A seemingly divided Supreme Court weighed the Obama administration’s first-ever regulations aimed at reducing power plant emissions of mercury and other hazardous air pollutants that contribute to respiratory illnesses, birth defects and developmental problems in children.
The rule, known as Mercury and Air Toxic Standards (MATS), was the first federal limit on the amount of these types of toxic air pollutants.
The justices heard arguments Wednesday in a challenge brought by industry groups and Republican-led states arguing the EPA should have considered costs, which could reach $US9.6 billion a year, when limiting emissions.
But the benefits are much greater, $US37 billion to $US90 billion annually, the EPA said. The savings stem from the prevention of up to 11,000 deaths, 4,700 nonfatal heart attacks and 540,000 lost days of work, the EPA said. Mercury accumulates in fish and is especially dangerous to pregnant or breastfeeding women, and young children, because of concern that too much could harm a developing brain.
The dispute stems from a sentence at the heart of the Clean Air Act: “The Administrator shall regulate electric utility steam generating units under this section, if the Administrator finds such regulation is appropriate and necessary after considering the results of the study required by this subparagraph.”
The petitioners — which include Michigan and 20 other states as well as organisations like the National Mining Association — think the EPA misinterpreted the words “appropriate and necessary.”
In their most recent petition to the court, they state the EPA “treats the word ‘appropriate’ as meaningless and ignores a factor — costs — that Congress intended [the] EPA to consider.” The EPA also “unreasonably fail[ed] to give ‘appropriate’ any meaning beyond that already ascribed to ‘necessary.'”
Several conservative justices questioned whether EPA should have taken costs into account when it first decided to regulate hazardous air pollutants from power plants, or whether health risks are the only consideration under the Clean Air Act. The EPA did factor in costs at a later stage when it wrote standards that are expected to reduce the toxic emissions by 90 per cent.
Justice Antonin Scalia was critical of the agency’s reading of the provisions of the anti-air pollution law at issue in the case throughout 90 minutes of arguments. “It’s a silly way to read them,” Scalia said.
The court’s four liberal justices appeared more comfortable with EPA’s position, leaving Justice Anthony Kennedy as the possible decisive vote.
Solicitor General Donald Verrilli Jr. said EPA followed the same process in deciding whether to regulate other sources of emissions, including from motor vehicles.
The case is the latest in a string of attacks against the Obama administration’s actions to rein in pollution from coal-burning power plants that harms health and contributes to global warming. The administration is seeking to use the Clean Air Act for the first time to control mercury and carbon pollution from the nation’s power plants.
But numerous states have already filed challenges to a proposed rule to curb the pollution linked to global warming from the nation’s coal-burning power plants.
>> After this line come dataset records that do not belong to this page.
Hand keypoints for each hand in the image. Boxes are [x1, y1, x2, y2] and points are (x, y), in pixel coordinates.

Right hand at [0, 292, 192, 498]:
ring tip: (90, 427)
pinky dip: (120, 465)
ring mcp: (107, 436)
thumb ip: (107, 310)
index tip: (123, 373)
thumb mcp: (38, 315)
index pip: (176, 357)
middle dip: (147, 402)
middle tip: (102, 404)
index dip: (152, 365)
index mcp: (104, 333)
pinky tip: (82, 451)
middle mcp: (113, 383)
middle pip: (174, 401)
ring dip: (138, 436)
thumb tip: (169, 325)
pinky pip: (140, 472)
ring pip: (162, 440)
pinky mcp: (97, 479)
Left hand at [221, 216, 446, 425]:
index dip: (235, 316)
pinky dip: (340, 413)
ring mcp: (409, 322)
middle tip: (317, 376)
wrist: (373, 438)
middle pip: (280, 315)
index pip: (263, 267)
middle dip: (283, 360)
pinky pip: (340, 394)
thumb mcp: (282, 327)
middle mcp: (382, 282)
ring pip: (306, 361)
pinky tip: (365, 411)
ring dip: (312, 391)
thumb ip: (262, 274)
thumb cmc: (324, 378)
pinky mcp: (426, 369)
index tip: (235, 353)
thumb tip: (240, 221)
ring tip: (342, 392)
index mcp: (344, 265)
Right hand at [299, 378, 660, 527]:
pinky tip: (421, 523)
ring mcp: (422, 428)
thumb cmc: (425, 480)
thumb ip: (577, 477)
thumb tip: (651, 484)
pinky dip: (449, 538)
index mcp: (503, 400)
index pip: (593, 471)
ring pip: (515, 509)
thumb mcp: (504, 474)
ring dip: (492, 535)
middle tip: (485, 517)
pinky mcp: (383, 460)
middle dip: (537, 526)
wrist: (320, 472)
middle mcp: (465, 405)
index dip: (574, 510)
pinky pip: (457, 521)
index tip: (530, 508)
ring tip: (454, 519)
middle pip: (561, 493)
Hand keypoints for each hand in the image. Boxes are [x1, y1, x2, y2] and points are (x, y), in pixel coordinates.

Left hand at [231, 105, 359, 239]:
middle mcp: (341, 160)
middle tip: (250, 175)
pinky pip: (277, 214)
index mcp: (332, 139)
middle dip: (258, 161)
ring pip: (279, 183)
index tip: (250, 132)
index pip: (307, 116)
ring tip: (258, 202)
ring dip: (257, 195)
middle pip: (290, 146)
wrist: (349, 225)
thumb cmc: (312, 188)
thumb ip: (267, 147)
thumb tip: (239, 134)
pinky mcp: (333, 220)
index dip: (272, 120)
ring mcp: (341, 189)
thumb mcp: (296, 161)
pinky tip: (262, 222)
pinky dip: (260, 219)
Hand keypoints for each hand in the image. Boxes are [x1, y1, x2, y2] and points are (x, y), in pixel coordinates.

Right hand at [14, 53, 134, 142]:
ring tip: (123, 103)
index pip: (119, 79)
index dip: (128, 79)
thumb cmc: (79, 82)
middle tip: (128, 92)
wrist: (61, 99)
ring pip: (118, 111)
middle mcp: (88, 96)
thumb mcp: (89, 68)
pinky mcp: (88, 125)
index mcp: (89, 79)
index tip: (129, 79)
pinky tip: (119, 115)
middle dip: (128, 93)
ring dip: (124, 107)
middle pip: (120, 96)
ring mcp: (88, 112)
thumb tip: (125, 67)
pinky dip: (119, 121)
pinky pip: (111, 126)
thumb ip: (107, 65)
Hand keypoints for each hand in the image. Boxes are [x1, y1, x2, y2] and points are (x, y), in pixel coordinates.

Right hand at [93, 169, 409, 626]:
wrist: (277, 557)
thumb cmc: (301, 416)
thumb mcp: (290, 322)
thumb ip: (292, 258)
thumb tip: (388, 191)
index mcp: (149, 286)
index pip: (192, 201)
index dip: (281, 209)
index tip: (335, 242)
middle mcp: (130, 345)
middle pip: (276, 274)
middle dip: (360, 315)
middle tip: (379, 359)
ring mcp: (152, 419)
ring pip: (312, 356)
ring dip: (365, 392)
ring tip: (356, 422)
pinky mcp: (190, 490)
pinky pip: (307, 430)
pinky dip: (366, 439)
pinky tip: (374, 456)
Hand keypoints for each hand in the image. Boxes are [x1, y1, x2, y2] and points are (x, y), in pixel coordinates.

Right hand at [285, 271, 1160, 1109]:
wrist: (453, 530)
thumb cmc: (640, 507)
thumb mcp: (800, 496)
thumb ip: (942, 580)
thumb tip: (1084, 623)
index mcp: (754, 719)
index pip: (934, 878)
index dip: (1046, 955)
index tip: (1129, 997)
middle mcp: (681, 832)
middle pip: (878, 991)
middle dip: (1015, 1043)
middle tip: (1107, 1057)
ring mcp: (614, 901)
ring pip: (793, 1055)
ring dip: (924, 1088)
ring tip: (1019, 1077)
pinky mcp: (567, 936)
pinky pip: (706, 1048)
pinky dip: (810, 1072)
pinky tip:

And Congress is working on a bill that would allow states to opt out of any rules clamping down on heat-trapping carbon dioxide.
The legal and political challenges ahead could undermine US efforts to inspire other countries to control their emissions, as they head into negotiations in Paris on a new international treaty later this year.
A disproportionate share of the 600 affected power plants, most of which burn coal, are in the South and upper Midwest. Michigan Attorney General Bill Schuette, representing 21 states at the Supreme Court, said the law requires the EPA to take account of costs before deciding whether to step in. The states and industry groups also said the agency overstated the benefits of reducing mercury emissions.
Shuttering older plants or installing pollution-control equipment also will reduce emissions of particulate matter, such as dust, dirt and other fragments associated with a variety of respiratory ailments. The administration said it properly took those benefits into account, but the challengers argued that they are not relevant to the case.
Chief Justice John Roberts called the inclusion of those other benefits an “end run” around more stringent procedures EPA would have to follow to try to reduce emissions of particulate matter.
Several utilities that already have installed the equipment or that primarily rely on natural gas and nuclear power to make electricity said the EPA rules are economically practical. Moreover, they said that until the rules take effect their competitors who haven’t yet complied with the rules have an unfair advantage. Another 16 states and several large cities also are backing the administration.
Congress first ordered the EPA to study the release of mercury among 180 toxic substances in 1990. The agency initially decided to go ahead with the limits on power plant emissions in 2000, the final year of the Clinton administration.
After President George W. Bush took office in 2001, the EPA tried to undo its earlier decision, but the U.S. Court of Appeals in Washington blocked that attempt. When Barack Obama became president in 2009, the agency again decided to move forward. It issued final rules in 2012, and the appeals court upheld them last year.
A decision is expected by the end of June.